--- Text passage Enclosed Below ---
The most recent Synod of Bishops, held at the Vatican in October 2018 with over 350 delegates including bishops, young adults, experts, and organizational representatives, focused on the topic of “Young People, the Faith, and Vocational Discernment.”
The U.S. Bishops have designated the National Dialogue as one of the key means of implementing and carrying out the lessons and learnings of the 2018 Synod in the United States. Bishop Frank Caggiano of Bridgeport, one of the Synod Fathers, said to his brother bishops at the USCCB General Assembly in November 2018:
We are being invited by the Synod to prepare how best to respond to its recommendations… You and I, each of us, must prepare to implement its recommendation for our own unique dioceses. This may require that we find way to engage our own young people, perhaps in special assemblies, perhaps in a unique diocesan synod… to continue the Synod’s work… The National Dialogue on Catholic Pastoral Ministry with Youth and Young adults and the follow-up to the Fifth Encuentro are wonderful models of engagement…”
Some of the key findings from the Synod included a call for the Church to listen and dialogue with young people (both active and disaffiliated from the faith), families, and leaders, to engage in a process of “synodality” – bringing people together, discerning in collaboration, and developing actionable steps forward. The National Dialogue is ready to do all of that.
The National Dialogue can help with Synod implementation in the following ways:
If a parish or diocese wants to hold their own local Synod on Young People, the Faith, and Vocational Discernment, the National Dialogue’s conversation guides can be the template for the Synod or special assembly.
The National Leadership Network is comprised of organizations which can offer best practices and actionable steps. Connecting with those groups can be a great resource for local communities looking for new ideas.
The National Dialogue was a model of bringing different perspectives around the table to engage young people on the national level. Can this be a model to use on the local level, to bring ministries, groups, and movements together for a common goal?
--- End of Enclosed Text passage ---
Tasks and exercises.
**A.** Reproduce the passage of the National Dialogue text starting at "Some of the" and ending at "or special assembly.".
**B.** Name every kind of delegate that the National Dialogue text says attended the 2018 Synod of Bishops.
**C.** According to the National Dialogue text, at what gathering did Bishop Frank Caggiano speak to his brother bishops in November 2018?
--- Dataset extract Enclosed Below ---
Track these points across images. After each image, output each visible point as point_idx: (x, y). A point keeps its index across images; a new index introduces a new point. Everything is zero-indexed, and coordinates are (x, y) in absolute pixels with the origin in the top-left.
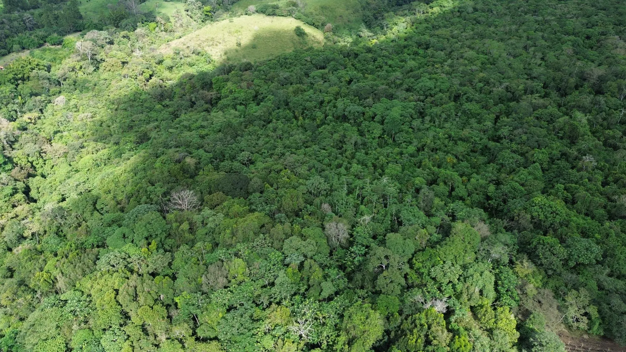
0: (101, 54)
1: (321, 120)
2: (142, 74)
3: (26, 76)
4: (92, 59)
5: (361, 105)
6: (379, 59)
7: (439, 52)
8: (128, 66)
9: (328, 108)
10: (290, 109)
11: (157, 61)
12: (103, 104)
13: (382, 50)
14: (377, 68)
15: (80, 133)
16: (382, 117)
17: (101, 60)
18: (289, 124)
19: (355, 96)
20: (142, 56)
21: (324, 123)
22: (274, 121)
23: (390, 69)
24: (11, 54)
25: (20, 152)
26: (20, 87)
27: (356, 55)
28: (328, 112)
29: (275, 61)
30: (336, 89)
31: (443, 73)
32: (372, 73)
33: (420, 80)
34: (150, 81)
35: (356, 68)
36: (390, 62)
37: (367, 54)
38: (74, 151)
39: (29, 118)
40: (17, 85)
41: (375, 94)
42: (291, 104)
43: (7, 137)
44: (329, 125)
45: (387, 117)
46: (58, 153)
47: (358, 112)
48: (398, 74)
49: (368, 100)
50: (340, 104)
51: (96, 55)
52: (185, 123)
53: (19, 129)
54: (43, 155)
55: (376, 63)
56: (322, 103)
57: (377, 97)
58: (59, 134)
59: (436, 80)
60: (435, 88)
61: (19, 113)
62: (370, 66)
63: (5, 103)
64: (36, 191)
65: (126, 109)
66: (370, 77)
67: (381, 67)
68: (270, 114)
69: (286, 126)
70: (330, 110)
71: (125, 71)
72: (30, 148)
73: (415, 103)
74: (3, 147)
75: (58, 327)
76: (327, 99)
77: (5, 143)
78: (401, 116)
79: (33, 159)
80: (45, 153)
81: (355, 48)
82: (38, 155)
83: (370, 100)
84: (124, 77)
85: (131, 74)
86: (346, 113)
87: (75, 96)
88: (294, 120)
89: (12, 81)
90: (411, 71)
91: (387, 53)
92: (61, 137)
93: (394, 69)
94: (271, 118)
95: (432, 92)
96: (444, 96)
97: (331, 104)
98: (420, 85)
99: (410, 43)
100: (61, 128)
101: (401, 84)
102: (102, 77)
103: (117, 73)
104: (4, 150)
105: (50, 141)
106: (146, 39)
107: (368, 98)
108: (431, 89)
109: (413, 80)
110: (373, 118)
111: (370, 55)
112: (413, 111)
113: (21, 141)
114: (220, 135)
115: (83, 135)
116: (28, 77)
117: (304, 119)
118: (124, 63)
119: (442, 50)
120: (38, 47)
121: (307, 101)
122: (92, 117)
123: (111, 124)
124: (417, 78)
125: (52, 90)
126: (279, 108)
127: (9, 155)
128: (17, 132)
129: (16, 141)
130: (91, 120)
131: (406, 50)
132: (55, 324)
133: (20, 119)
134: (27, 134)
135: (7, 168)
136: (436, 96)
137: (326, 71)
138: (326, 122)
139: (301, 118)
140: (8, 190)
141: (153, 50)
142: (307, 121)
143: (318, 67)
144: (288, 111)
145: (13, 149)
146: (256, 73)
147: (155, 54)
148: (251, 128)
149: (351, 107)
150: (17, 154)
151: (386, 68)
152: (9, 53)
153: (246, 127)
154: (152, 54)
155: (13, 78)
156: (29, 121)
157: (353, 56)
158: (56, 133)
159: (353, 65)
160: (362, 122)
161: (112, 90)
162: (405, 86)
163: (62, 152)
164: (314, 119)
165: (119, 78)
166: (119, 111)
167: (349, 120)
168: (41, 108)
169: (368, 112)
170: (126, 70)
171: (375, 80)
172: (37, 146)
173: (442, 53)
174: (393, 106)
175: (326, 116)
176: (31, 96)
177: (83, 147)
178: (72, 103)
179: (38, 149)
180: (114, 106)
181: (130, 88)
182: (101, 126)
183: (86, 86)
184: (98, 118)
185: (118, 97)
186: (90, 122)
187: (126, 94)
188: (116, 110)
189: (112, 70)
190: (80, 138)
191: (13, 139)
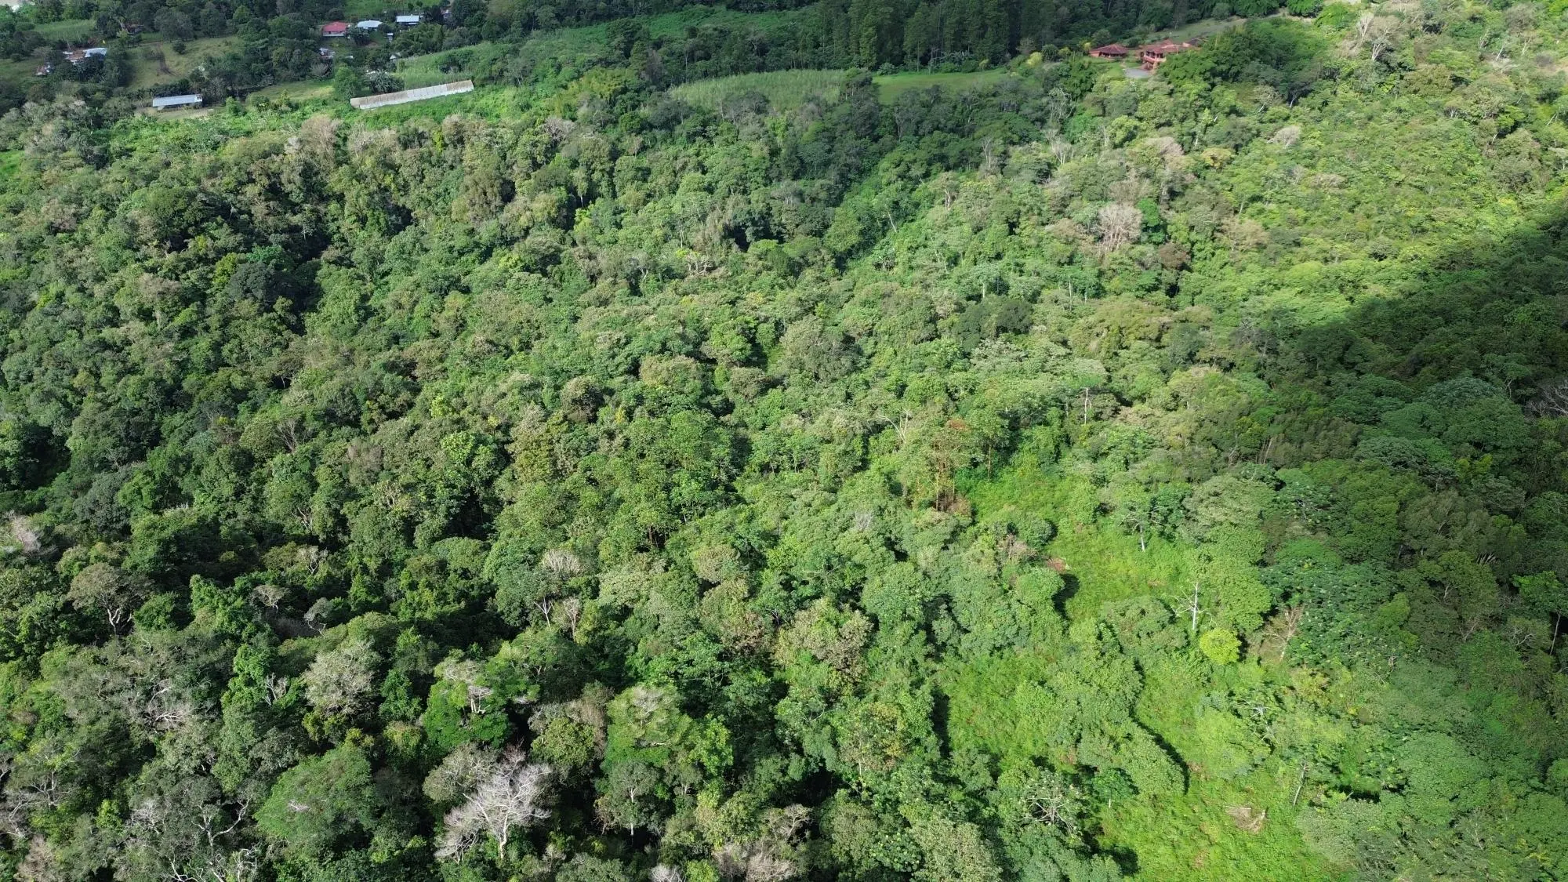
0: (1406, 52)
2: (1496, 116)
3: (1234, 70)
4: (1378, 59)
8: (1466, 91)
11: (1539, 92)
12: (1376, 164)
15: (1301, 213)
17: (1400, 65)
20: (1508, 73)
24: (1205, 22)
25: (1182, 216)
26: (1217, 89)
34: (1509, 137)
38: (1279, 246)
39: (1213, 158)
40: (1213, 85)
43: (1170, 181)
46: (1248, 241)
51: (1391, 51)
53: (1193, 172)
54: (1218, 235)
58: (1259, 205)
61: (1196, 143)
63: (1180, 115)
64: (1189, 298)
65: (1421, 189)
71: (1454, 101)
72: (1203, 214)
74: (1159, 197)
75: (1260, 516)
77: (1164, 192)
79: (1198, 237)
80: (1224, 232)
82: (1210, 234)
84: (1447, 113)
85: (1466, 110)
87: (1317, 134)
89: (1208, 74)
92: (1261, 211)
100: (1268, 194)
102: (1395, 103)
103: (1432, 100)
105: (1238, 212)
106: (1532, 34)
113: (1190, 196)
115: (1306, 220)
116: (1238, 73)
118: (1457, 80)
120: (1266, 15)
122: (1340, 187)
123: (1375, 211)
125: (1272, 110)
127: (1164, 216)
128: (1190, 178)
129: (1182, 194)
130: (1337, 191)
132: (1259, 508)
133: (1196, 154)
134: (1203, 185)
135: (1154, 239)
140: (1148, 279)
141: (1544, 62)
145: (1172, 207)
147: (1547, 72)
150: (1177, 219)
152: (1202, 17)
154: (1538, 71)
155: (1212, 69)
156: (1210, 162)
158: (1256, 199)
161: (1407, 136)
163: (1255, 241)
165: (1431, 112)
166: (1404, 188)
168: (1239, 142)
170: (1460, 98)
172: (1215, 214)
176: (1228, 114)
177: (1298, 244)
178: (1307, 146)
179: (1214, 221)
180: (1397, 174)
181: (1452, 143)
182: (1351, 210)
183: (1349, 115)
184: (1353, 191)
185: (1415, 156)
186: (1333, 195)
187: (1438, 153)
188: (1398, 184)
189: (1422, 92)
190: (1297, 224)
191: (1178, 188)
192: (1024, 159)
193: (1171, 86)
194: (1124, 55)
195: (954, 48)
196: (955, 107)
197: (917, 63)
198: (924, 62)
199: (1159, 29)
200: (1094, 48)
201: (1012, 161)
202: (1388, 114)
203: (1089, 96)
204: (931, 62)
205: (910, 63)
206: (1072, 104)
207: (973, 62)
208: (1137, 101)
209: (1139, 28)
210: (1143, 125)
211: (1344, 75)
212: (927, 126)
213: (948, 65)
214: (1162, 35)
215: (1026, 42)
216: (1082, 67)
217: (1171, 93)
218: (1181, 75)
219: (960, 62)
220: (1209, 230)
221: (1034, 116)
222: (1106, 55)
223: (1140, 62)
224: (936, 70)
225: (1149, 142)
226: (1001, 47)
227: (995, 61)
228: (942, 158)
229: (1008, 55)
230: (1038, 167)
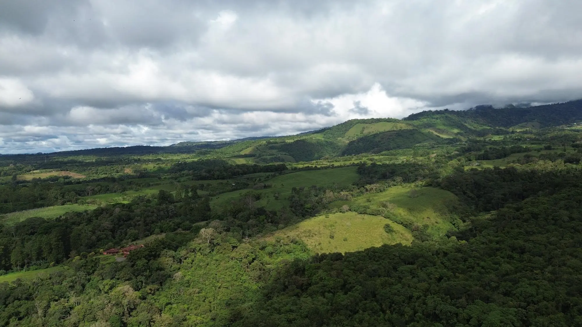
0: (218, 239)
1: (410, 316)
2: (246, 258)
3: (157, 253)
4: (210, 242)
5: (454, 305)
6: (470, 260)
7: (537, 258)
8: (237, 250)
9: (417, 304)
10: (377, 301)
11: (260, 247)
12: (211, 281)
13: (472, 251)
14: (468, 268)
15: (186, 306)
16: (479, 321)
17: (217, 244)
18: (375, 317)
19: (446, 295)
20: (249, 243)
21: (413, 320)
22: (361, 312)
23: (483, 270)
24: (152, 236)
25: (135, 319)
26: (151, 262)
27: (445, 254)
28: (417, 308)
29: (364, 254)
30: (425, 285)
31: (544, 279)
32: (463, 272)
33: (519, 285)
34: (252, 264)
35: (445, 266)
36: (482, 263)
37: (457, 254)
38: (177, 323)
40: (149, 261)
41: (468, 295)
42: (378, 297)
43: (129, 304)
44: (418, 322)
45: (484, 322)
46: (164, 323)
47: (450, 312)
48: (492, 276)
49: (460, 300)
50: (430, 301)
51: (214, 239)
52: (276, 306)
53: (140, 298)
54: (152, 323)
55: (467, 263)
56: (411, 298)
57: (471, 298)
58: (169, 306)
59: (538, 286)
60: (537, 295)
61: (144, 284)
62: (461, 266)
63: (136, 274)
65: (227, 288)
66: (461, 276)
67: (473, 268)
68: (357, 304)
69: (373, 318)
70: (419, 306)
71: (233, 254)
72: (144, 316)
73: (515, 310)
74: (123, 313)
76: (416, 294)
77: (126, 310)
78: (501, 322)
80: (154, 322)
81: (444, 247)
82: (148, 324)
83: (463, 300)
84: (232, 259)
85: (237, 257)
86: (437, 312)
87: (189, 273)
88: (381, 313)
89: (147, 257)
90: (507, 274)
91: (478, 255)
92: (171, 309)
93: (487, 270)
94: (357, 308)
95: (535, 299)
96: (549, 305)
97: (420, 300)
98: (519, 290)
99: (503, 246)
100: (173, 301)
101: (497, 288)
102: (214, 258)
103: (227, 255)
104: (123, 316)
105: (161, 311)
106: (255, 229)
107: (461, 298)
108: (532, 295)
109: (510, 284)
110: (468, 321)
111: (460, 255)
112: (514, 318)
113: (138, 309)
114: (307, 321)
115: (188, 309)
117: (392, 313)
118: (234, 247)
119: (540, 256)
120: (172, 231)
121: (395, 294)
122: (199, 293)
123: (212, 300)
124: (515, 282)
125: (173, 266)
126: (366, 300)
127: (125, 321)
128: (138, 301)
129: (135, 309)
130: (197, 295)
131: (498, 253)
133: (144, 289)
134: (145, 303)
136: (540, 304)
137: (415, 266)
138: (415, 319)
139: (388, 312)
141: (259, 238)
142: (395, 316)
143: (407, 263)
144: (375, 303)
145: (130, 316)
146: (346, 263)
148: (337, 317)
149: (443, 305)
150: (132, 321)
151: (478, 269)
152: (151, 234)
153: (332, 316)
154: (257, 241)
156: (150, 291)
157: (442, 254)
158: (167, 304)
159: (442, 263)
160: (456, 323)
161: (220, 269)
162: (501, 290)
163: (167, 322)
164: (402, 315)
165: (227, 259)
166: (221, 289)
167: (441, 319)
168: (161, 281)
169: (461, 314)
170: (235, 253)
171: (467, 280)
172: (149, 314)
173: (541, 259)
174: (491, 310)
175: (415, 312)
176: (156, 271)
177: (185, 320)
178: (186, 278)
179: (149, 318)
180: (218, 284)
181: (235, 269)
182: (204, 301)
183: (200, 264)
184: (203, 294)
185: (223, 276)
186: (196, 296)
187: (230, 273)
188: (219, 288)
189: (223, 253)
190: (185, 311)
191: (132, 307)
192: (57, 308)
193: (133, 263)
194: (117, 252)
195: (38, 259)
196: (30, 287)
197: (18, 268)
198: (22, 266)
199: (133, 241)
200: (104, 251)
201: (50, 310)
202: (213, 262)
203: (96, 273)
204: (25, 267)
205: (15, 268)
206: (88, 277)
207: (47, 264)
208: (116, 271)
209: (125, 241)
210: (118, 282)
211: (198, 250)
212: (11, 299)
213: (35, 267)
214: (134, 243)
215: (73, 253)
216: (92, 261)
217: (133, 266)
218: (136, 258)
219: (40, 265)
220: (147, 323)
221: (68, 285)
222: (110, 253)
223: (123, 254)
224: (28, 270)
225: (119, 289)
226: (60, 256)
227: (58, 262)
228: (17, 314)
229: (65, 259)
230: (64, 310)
--- End of Enclosed Dataset extract ---
Responses for each task.
**A.**
Some of the key findings from the Synod included a call for the Church to listen and dialogue with young people (both active and disaffiliated from the faith), families, and leaders, to engage in a process of “synodality” – bringing people together, discerning in collaboration, and developing actionable steps forward. The National Dialogue is ready to do all of that.
The National Dialogue can help with Synod implementation in the following ways:
If a parish or diocese wants to hold their own local Synod on Young People, the Faith, and Vocational Discernment, the National Dialogue’s conversation guides can be the template for the Synod or special assembly.

**B.** Bishops, young adults, experts, and organizational representatives.

**C.** The USCCB General Assembly.